No one who has achieved any bit of success can deny that before the external obstacles were tackled, the journey to success had to begin by fighting the internal obstacles. These could be in the form of sloth, fears, low self-esteem, distractions, temptations, worries, past failures and so on.

As I write these words, I am reminded of my own internal conflicts, which I had to overcome on the road to achieving success. I had studied in a Hindi medium school and was not proficient in English. I was already balding at 23. Coming from a family of very modest means in Shimla, I was neither acquainted with the use of cutlery nor had been exposed to fine-dining experiences. One of my legs was marginally shorter than the other. I would think that such handicaps were quite a plateful for me to surmount.

But I did it.

In life, I have discovered, through analysing my experiences, that it is always the inner that shapes the outer. As someone asked me the other day, have you ever wondered over the preponderance of ‘ins’ in the language of self-realisation? Why is it w-in and not w-out, in-trospect and not out-rospect, in-tuition and not out-tuition, in-sight and not out-sight, inspiration and not out-spiration, in-stinct and not out-stinct? And the list goes on….
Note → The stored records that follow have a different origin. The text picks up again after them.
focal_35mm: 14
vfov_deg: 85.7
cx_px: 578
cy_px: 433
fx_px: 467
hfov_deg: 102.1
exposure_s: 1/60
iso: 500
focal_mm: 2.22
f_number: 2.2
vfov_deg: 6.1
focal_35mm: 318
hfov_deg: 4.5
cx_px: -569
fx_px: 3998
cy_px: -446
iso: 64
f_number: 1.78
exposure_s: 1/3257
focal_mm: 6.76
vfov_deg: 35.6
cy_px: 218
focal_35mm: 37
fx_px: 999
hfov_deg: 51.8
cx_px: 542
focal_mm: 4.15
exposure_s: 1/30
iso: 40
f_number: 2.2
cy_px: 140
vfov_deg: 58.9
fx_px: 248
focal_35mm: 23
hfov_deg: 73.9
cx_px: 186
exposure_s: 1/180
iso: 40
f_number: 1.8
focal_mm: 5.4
All great breakthroughs have always been from our thoughts which are internal: Whether it was that genius Greek mathematician, physicist and astronomer Archimedes of Syracuse discovering the principle of floatation, or the English astronomer Isaac Newton discovering gravity, or the Germany-born theoretical physicist Nobel laureate Albert Einstein enunciating his theory of relativity. The internals have ever been the subject of our sages who understood the importance thousands of years ago.
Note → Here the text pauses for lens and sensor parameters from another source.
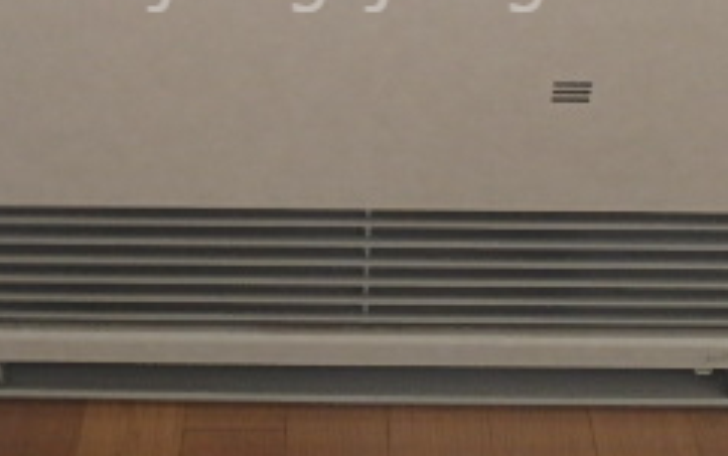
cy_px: -24
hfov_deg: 34.5
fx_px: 1171
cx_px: 353
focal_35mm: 59
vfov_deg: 21.1
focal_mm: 3.7
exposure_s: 1/30
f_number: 3.5
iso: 320
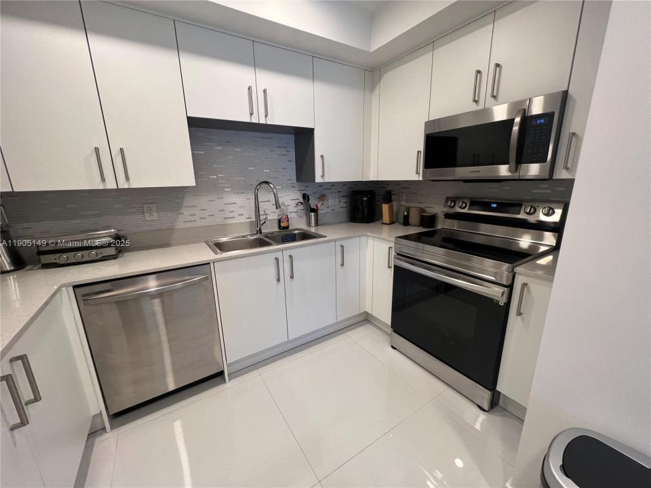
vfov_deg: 89.9
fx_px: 244
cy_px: 244
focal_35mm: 13
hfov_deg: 106.2
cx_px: 326
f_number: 1.8
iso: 125
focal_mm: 1.57
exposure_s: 1/60
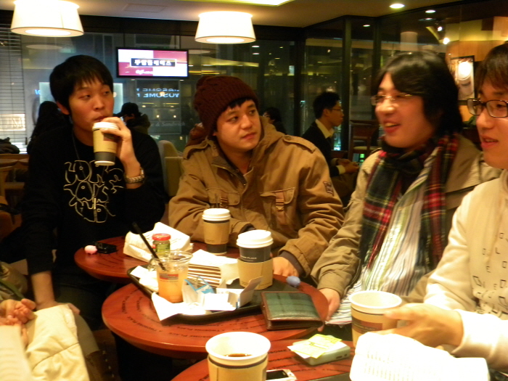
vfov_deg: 39.7
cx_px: 254
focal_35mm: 36
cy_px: 190
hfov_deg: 51.4
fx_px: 528
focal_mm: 6.4
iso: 400
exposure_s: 1/23.2
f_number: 3.7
An immense amount of current research in advanced fields such as neurosciences has only proved the existence of the power within us, that even the best of us use barely 10 per cent of our mental capacity, and that the brain rewires itself continuously and is capable of learning new things at any age.

You cannot learn swimming by reading a book, you have to dive into the pool. So take a dive into the pool of life. You will not merely experience the change within; you will also unleash the power within.